Making Sense of High-Dimensional Data and Visualizations
from 15:00 to 16:00
|Add event to calendar||
Dr. Alyssa Goodman (Harvard University)
The "data deluge" in science is old news. Now, it's pouring, and we need working tools to collect, sort out, understand, and keep what is falling down on us.
In astronomy, the greatest insights very often come from studies where more than one "band" of data (e.g. optical, infrared, radio, X-ray) is combined. And, data sets aren't just large--they are often also high-dimensional, in that they contain information about flux as functions not just of position on the sky, but also as functions of a third dimension (e.g. frequency, velocity), and/or of time. Life science, geophysical, and geospatial data all present similar challenges.

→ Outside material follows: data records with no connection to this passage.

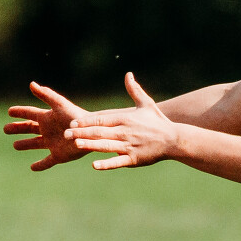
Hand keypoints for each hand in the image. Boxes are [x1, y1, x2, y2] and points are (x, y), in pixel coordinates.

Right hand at [5, 82, 94, 170]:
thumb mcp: (60, 105)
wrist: (92, 134)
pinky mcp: (58, 155)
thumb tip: (31, 84)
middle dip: (17, 128)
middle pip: (29, 128)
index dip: (20, 112)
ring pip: (35, 144)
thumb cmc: (77, 117)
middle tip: (5, 129)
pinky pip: (47, 161)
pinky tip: (32, 168)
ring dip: (25, 144)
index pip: (30, 113)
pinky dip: (40, 165)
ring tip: (15, 145)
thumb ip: (46, 95)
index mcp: (47, 118)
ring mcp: (52, 143)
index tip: (9, 111)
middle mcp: (48, 130)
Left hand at [68, 74, 183, 169]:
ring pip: (106, 145)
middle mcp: (125, 132)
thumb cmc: (158, 122)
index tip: (73, 122)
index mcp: (125, 119)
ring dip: (91, 145)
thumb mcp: (146, 104)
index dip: (87, 121)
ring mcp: (129, 146)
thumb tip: (128, 75)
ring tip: (76, 145)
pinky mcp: (134, 159)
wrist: (174, 139)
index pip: (102, 119)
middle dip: (82, 133)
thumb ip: (134, 90)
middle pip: (100, 132)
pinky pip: (118, 161)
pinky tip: (94, 165)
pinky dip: (106, 164)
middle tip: (66, 134)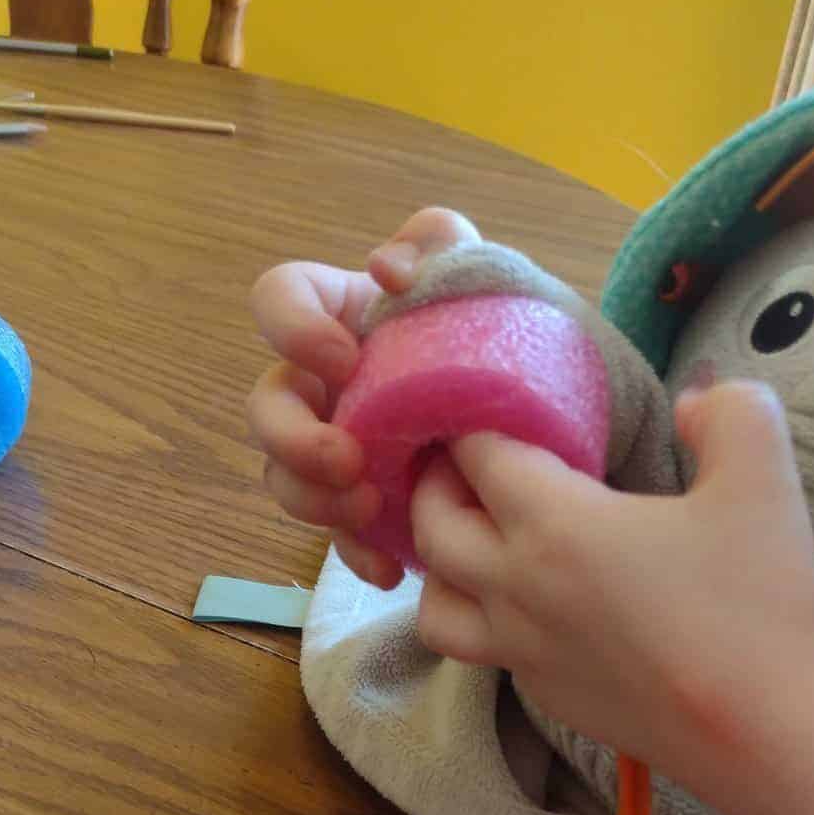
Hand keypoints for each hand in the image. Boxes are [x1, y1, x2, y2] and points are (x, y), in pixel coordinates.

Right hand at [248, 207, 481, 589]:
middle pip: (265, 407)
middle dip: (291, 439)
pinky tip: (391, 570)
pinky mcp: (361, 506)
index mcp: (340, 316)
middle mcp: (322, 386)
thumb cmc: (502, 330)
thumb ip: (439, 244)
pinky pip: (338, 539)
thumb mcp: (482, 275)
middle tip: (347, 460)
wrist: (548, 412)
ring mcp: (335, 450)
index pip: (277, 298)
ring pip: (285, 480)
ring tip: (369, 512)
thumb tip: (391, 268)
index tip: (342, 358)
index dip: (292, 328)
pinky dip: (357, 555)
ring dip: (314, 502)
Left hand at [409, 380, 813, 789]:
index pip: (476, 455)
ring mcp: (520, 650)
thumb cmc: (757, 603)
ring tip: (474, 541)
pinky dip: (483, 618)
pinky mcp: (541, 694)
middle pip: (430, 526)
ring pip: (433, 604)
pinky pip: (482, 650)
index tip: (485, 404)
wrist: (761, 732)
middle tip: (463, 462)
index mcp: (553, 523)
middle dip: (433, 484)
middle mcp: (515, 587)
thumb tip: (690, 402)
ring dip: (438, 565)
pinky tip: (527, 604)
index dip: (472, 419)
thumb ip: (729, 413)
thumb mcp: (764, 478)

In this talk, I will focus on examples drawn from my group's research on star formation in molecular clouds. In particular, I will show how new visualization and statistical analysis techniques relying on interactive high-dimensional views of data and on automated algorithms for "segmenting" data give new insight. "Segmentation" in imaging terms refers to extracting the meaningful structures from data, and I will show results from both dendrogram (tree-hierarchy) and machine-learning approaches. I will emphasize how the visualization of segmentation results is critical for understanding. The highlighted science results will show how we can now--for the first time--quantitatively but intuitively understand the connections between the "real" (position-position-position) space where simulations (e.g. of star formation) can be made and the "observational" (e.g. position-position-velocity) space available to earthbound astronomers. As a result of this newfound understanding, we can place important limits on the validity of virial-theorem-based calculations of the properties of gas--allowing, for example, for better estimates of which gas in star-forming regions is most likely to stay bound long enough to form stars.
Even though this abstract may sound technical to non-star-formation or non-computational researchers, my goal will be to keep the talk accessible to non-experts, so people from other fields faced with high-dimensional data and visualization challenges should feel free to join in--and to ask questions!